Alguien afirmaba que la sustancia de la fe es la esperanza, así como el amor es su concreción. Es verdad, por eso, el Padre Olegario González de Cardedal, citando a Pablo y la Carta a los Hebreros, señala: «La esperanza tiene en Dios Padre su origen, en Jesús su signo histórico verificable y en el Espíritu su agente inmediatizador a las conciencias. «Dios de la esperanza» (Rm 15, 13), «Jesucristo consumador de la esperanza» (Heb 12, 2), «Espíritu Santo que al derramar el amor de Dios en nuestro corazón nos asegura que la esperanza no defrauda» (Rm 5, 5). Estos son los tres pilares de una teología cristiana de la esperanza».

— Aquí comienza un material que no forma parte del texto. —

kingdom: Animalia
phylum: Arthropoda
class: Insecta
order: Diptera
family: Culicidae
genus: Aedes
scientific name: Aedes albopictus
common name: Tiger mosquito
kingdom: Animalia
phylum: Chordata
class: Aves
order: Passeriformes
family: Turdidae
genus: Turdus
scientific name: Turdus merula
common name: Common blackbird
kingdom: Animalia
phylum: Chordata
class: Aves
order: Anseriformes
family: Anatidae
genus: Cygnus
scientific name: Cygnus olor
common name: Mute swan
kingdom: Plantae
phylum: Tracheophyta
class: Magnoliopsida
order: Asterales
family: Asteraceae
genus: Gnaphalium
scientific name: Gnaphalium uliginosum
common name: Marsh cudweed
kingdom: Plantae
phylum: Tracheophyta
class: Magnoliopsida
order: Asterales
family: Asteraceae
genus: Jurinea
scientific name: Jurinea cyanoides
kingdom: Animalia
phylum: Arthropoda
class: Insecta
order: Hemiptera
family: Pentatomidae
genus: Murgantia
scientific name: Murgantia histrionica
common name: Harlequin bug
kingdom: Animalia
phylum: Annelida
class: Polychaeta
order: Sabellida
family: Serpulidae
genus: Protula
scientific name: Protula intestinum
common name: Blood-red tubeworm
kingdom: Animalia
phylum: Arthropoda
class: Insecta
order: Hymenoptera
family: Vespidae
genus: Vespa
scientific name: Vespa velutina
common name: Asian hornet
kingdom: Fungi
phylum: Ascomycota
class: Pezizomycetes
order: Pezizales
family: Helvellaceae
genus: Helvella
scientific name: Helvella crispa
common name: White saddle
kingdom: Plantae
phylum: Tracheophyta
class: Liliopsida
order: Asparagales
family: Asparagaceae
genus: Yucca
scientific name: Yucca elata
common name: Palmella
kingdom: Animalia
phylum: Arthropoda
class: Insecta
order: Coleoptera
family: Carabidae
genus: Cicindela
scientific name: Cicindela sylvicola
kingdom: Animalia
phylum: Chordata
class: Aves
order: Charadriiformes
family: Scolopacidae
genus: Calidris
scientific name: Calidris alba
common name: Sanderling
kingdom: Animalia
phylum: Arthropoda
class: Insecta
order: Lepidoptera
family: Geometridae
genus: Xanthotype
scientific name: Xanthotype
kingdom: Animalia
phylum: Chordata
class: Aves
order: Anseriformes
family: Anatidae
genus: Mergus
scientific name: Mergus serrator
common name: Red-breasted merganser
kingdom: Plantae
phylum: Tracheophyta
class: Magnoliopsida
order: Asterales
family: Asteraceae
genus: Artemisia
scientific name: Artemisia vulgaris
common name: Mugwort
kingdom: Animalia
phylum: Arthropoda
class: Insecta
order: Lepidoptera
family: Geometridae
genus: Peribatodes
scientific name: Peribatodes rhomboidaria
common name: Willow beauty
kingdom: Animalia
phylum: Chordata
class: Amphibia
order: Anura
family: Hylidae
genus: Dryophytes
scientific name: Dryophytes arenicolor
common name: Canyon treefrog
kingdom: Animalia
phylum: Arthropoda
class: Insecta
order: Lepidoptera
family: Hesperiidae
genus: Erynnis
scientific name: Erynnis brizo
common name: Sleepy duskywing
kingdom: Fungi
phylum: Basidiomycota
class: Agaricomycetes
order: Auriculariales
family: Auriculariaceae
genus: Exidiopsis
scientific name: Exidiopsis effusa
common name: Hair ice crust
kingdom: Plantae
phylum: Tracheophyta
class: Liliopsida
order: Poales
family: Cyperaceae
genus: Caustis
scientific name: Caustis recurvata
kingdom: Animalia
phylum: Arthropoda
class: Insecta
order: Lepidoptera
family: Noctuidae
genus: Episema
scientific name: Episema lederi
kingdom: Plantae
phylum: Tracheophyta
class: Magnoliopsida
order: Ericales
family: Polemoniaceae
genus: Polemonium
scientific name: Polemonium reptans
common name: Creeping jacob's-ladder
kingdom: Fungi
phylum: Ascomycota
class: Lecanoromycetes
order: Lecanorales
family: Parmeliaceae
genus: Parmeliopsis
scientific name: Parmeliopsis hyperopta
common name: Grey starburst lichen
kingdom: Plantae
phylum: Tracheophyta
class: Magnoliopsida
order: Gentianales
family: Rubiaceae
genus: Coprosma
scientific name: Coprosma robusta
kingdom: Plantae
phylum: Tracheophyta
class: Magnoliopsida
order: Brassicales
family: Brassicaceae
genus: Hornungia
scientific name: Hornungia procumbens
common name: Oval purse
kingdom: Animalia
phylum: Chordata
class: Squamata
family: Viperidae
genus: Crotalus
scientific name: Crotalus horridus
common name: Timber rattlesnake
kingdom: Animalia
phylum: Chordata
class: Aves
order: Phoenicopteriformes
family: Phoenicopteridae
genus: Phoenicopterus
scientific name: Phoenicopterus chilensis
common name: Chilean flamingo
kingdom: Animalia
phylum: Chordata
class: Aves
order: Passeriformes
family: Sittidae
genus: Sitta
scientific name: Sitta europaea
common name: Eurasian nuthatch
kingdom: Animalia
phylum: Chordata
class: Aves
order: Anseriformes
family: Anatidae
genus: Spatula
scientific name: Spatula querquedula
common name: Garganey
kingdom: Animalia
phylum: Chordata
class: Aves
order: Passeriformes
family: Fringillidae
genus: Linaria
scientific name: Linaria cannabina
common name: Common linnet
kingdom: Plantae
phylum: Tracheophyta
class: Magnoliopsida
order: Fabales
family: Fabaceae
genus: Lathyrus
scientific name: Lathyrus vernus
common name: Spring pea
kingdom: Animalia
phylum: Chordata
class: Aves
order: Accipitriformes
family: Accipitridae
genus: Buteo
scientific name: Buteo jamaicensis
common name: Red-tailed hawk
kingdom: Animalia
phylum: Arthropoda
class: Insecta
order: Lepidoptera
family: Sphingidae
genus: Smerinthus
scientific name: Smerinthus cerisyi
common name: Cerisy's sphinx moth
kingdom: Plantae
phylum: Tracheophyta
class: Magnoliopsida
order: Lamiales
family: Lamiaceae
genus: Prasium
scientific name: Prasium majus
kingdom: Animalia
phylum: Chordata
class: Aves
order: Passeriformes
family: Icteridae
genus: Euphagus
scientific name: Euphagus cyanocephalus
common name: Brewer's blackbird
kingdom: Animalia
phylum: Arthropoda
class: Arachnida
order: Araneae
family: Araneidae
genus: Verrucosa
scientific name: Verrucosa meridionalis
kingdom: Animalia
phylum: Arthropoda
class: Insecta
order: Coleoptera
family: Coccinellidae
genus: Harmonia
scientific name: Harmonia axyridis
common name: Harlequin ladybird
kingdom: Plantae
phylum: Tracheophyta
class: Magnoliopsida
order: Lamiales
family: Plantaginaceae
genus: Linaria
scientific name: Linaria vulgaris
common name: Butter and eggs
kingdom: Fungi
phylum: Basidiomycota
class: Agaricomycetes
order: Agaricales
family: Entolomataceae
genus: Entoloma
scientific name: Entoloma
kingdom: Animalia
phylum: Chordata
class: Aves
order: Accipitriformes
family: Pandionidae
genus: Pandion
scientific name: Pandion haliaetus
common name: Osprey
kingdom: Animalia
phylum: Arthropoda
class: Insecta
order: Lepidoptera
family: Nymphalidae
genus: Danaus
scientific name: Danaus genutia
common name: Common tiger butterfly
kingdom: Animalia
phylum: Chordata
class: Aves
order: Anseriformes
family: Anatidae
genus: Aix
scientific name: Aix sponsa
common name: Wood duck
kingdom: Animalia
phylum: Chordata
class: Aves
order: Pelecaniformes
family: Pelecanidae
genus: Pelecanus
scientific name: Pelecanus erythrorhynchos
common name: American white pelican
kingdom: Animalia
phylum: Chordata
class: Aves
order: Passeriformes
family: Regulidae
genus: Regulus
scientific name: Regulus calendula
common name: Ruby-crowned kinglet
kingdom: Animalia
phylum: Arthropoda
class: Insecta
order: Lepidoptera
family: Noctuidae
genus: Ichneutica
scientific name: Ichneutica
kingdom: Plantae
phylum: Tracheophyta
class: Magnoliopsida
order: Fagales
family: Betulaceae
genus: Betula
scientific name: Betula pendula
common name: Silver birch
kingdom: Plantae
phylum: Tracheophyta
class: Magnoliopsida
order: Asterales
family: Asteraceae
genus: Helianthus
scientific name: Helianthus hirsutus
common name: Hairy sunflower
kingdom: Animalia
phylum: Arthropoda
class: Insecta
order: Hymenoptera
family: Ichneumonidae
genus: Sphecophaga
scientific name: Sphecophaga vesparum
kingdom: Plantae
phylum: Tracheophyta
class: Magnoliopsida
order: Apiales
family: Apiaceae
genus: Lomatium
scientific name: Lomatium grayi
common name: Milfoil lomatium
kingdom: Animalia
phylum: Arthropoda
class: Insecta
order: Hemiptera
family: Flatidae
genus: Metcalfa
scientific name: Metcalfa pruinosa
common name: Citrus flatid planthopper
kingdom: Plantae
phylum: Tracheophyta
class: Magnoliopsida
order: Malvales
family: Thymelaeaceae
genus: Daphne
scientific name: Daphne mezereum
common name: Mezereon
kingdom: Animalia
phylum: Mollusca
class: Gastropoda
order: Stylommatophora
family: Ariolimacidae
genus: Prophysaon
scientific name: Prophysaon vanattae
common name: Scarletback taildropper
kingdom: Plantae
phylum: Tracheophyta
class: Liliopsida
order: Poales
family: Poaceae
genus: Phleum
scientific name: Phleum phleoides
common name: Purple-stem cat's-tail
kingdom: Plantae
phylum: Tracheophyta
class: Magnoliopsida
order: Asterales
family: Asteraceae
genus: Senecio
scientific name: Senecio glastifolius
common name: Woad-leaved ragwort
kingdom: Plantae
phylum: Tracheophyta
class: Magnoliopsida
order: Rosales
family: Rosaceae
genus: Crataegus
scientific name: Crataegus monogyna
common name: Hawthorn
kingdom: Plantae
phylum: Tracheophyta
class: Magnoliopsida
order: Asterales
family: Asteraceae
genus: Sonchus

Es verdad, la Santísima Trinidad son el fundamento y la meta de nuestra esperanza. Queda, sin embargo, la pregunta: ¿qué es lo que esperamos? Respondemos que esperamos la salvación de los elegidos, esperamos el “cielo nuevo y la tierra nueva”, regalo de Dios para los fieles. Esperamos el juicio definitivo de Dios sobre la historia y esperamos el triunfo del bien sobre el mal, del amor sobre el odio, de la verdad sobre la mentira y de la vida resucitada sobre la muerte. Esperamos al fin el encuentro en Dios con todos los que amamos en este mundo. San Juan XXIII dijo: “No nos atemoriza el porvenir. Todos los tiempos están en las manos del creador del cielo y de la tierra. Las almas que el Hijo de Dios ha redimido con su sangre están destinadas a la salvación, a la paz, a la gloria eterna” (17-10-1962).

Así es, hermanos, gozosos debemos preparar nuestras vidas para Dios. Adviento significa que debo barrer el corazón de todo temor, desempolvar la esperanza y el amor para que el Hijo de Dios nazca en nuestro interior. Porque no existe mejor pesebre para Jesús que el de un corazón transformado y alegre, un corazón encendido en la fe, dispuesto a amar a Dios y a los hermanos, un corazón que lleva encendida la pequeña llama de la esperanza.